Copy the items from the line with "genus: Mimosa" through the last line of the items, changing "country" to "nation" and keeping everything else the same.
◆ ◆ ◆ ◆
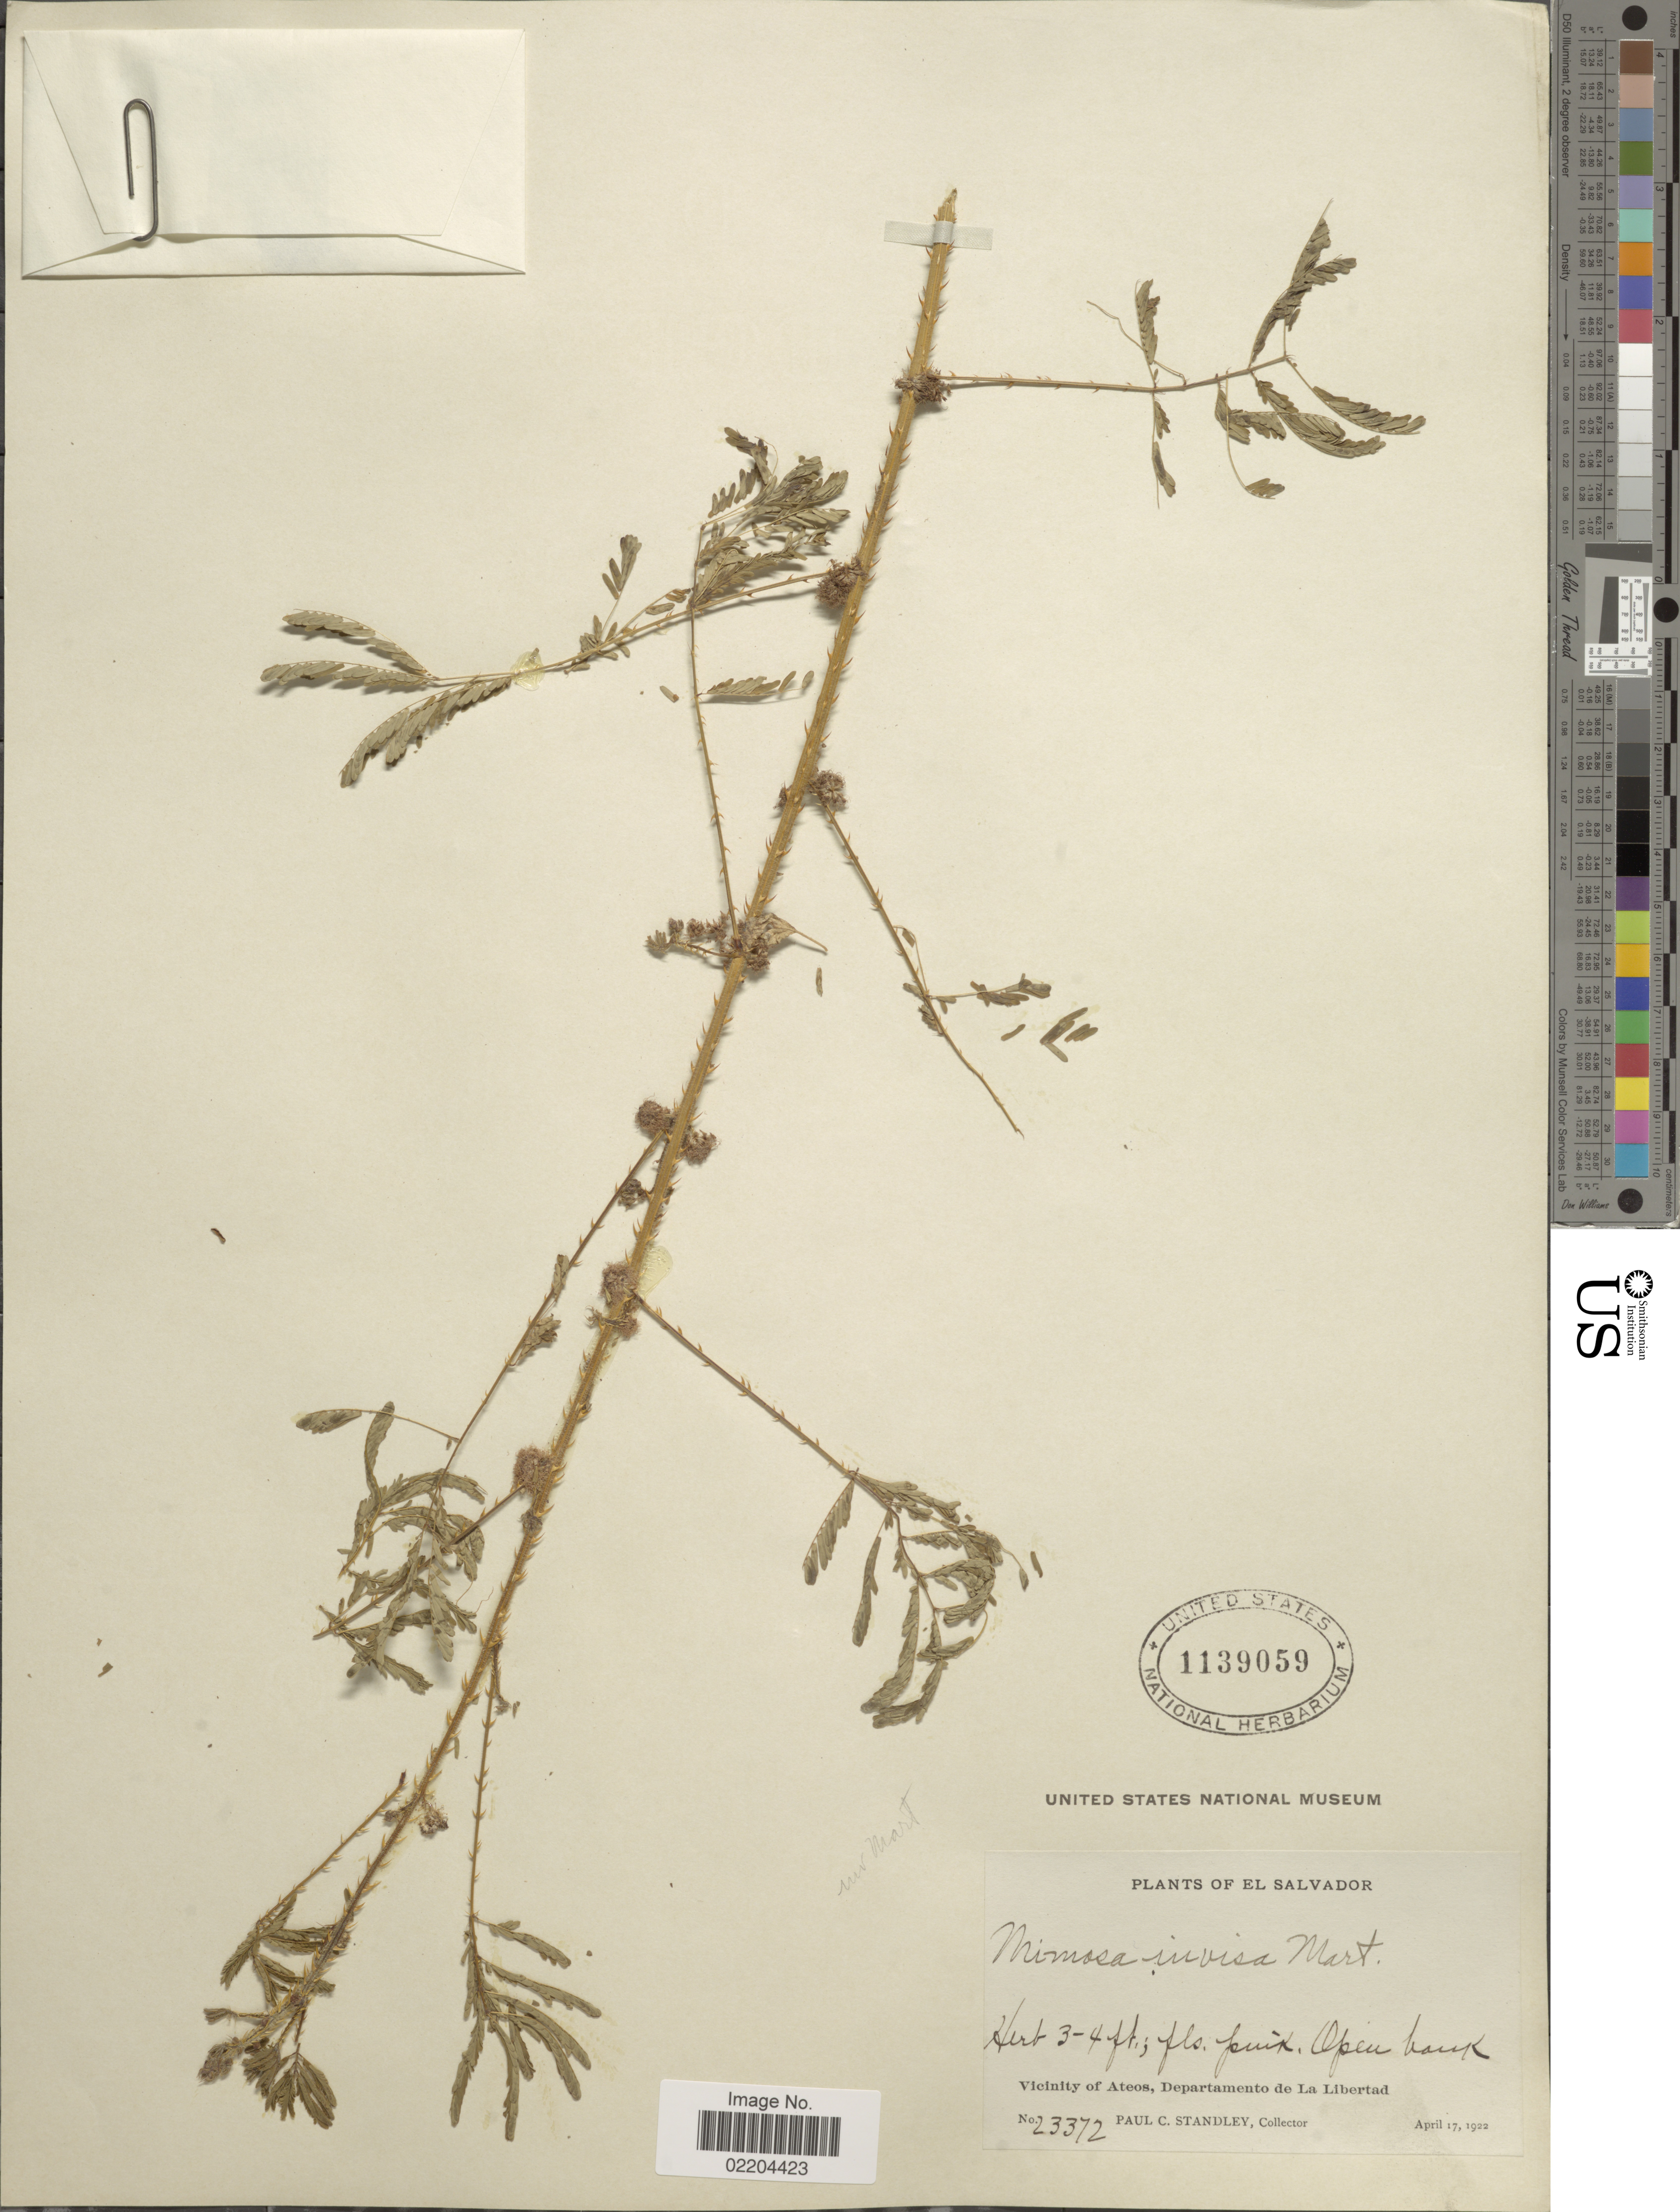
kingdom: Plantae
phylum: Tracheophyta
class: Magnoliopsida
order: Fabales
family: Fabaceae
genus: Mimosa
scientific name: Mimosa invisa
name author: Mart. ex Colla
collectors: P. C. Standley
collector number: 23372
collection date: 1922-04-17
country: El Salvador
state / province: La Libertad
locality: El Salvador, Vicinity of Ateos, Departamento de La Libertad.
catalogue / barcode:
◆ ◆ ◆ ◆
[Expected answer]
genus: Mimosa
scientific name: Mimosa invisa
name author: Mart. ex Colla
collectors: P. C. Standley
collector number: 23372
collection date: 1922-04-17
nation: El Salvador
state / province: La Libertad
locality: El Salvador, Vicinity of Ateos, Departamento de La Libertad.
catalogue / barcode:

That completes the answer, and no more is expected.